None of this explains my fear.  Nothing happened to make me hate the Big Swings.  I was never injured, or humiliated because of them.  I thought perhaps it was a fear of heights, but I’m not so much afraid of that as I am of my glasses falling off my face at such altitudes.  There was no way to lose my glasses on this ride.  Is it a fear of being airborne?  But, as a child, all I wanted was to fly.  When did that desire become fear?

If I had to make a comparison it would be to the water fear.  Now that I am aware of the dangers of the ride, am I scared of it?  And that fear, of course, can only come from one place.

Anxiety disorder: my Achilles heel.

My fears are often unfounded.  Take washing dishes; I simply cannot.  I have tried, on numerous occasions and in numerous ways, to try to do the dishes.  Yet my anxiety, my fears, my germaphobia all get in the way and leave me sick to my stomach.  I have been physically ill while doing the dishes before, and now I leave that job up to Hubs.  Mind you, I used to be able to do this.  There was a time when I was doing a show called When You Comin’ Back, Red Ryder?  Great show, except for the five full breakfasts I had to make and serve at every performance.  This resulted in a pile of dishes that I scrubbed clean each night after the curtain closed.  But that was before.

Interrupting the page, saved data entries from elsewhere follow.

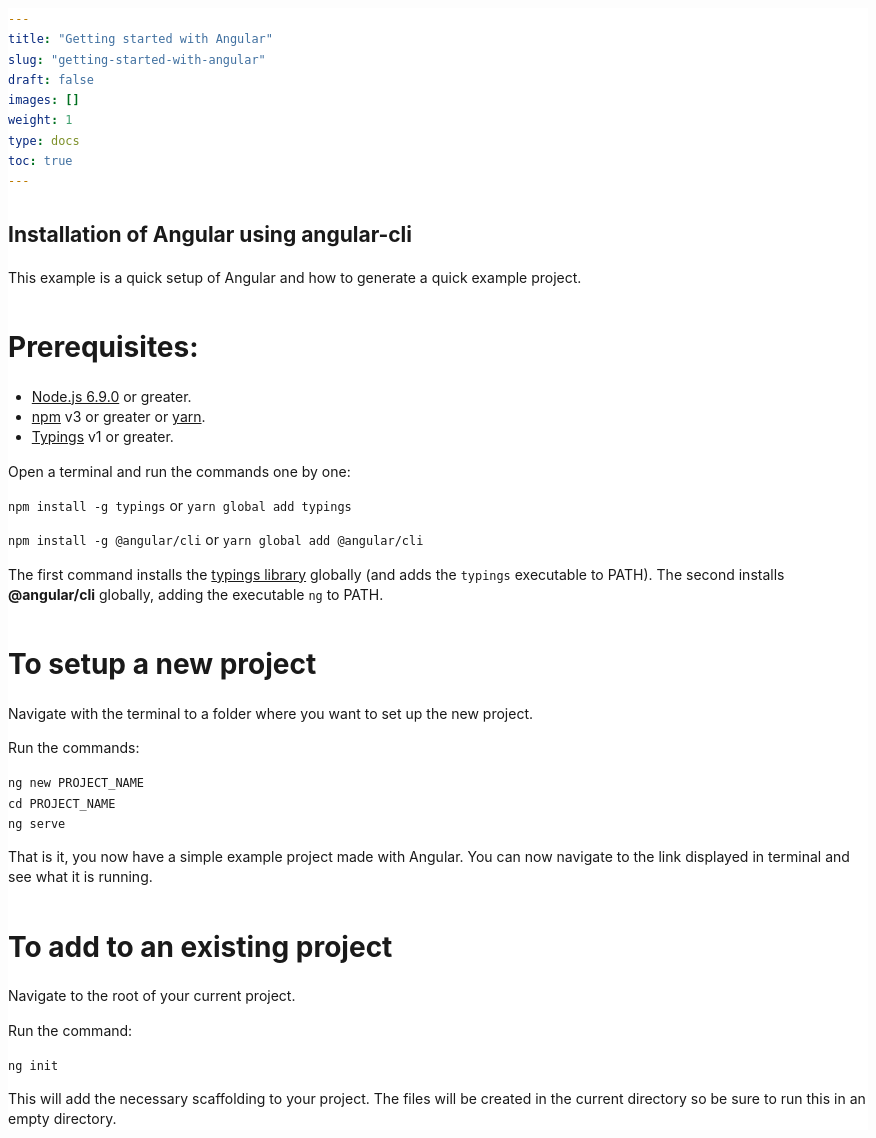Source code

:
```yaml
---
title: "Getting started with Angular"
slug: "getting-started-with-angular"
draft: false
images: []
weight: 1
type: docs
toc: true
---
```


## Installation of Angular using angular-cli
This example is a quick setup of Angular and how to generate a quick example project.

# Prerequisites:

 - [Node.js 6.9.0][1] or greater.
 - [npm][2] v3 or greater or [yarn](https://yarnpkg.com).
 - [Typings][typings] v1 or greater.

Open a terminal and run the commands one by one:


`npm install -g typings` or `yarn global add typings`

`npm install -g @angular/cli` or `yarn global add @angular/cli`

The first command installs the [typings library][typings] globally (and adds the `typings` executable to PATH). The second installs **@angular/cli** globally, adding the executable `ng` to PATH.

# To setup a new project
Navigate with the terminal to a folder where you want to set up the new project.

Run the commands:

    ng new PROJECT_NAME
    cd PROJECT_NAME
    ng serve

That is it, you now have a simple example project made with Angular. You can now navigate to the link displayed in terminal and see what it is running.

# To add to an existing project
Navigate to the root of your current project.

Run the command:

    ng init

This will add the necessary scaffolding to your project. The files will be created in the current directory so be sure to run this in an empty directory.


  [1]: https://nodejs.org
  [2]: https://www.npmjs.com/
  [3]: https://github.com/angular/angular-cli
  [typings]: https://github.com/typings/typings
  [1]: https://nodejs.org/en/download/
  [2]: https://cli.angular.io/
  [3]: https://i.stack.imgur.com/0crAT.jpg
  [4]: https://i.stack.imgur.com/zEtsK.jpg
  [5]: https://i.stack.imgur.com/Ssupw.jpg
  [6]: https://i.stack.imgur.com/fVVWw.jpg
  [7]: https://i.stack.imgur.com/ycTba.jpg
  [8]: https://i.stack.imgur.com/gwEFE.jpg
  [9]: https://i.stack.imgur.com/Sgpwj.jpg
  [10]: https://i.stack.imgur.com/4MWP9.jpg
  [11]: https://angular.io/guide/quickstart#whats-next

Before what, exactly?  Before my anxiety became so bad that I had to leave theater, leave work, leave the life I had built because I couldn’t handle the life being built inside my head.  Still, this one fear eludes me.  Is it simply my anxiety taking over that makes the Big Swings so terrifying? 

The car ride fear.  Anxiety is the culprit there, and the person in question is fully aware of it.  I am aware of my anxiety only partially, and that has been an annoying little issue in my life.  Sometimes I will find myself in the throes of a panic attack with no idea how I got there, and only after careful reconstruction with my therapist will I discover what one little trigger set it off.  So, is it anxiety, like the car ride, coupled with fear due to new information, like the water? 

I will likely not figure this one out.  However, it did spawn many interesting conversations about childhood fears vs adult fears.  I think that the take away here is that children are, mostly, fearless.  They have no anxiety yet, they have no fear until they meet consequences, and those are always unexpected.  Then, we age, and learn of the consequence of our actions, and we become afraid.  Maybe we want to keep up appearances.  Maybe we want to keep safe.  Maybe we want to avoid situations that make us uncomfortable.  What it really comes down to is that we learn what happens “after,” and that’s where the fear comes in.  I wish I could summon that part of me that was a fearless child, before life made me jaded and expectant.  I would tell her to go forth and do it all, no fear involved.  I would make her take me on the Big Swings, and this time when I screamed my head off, it would be screams of delight.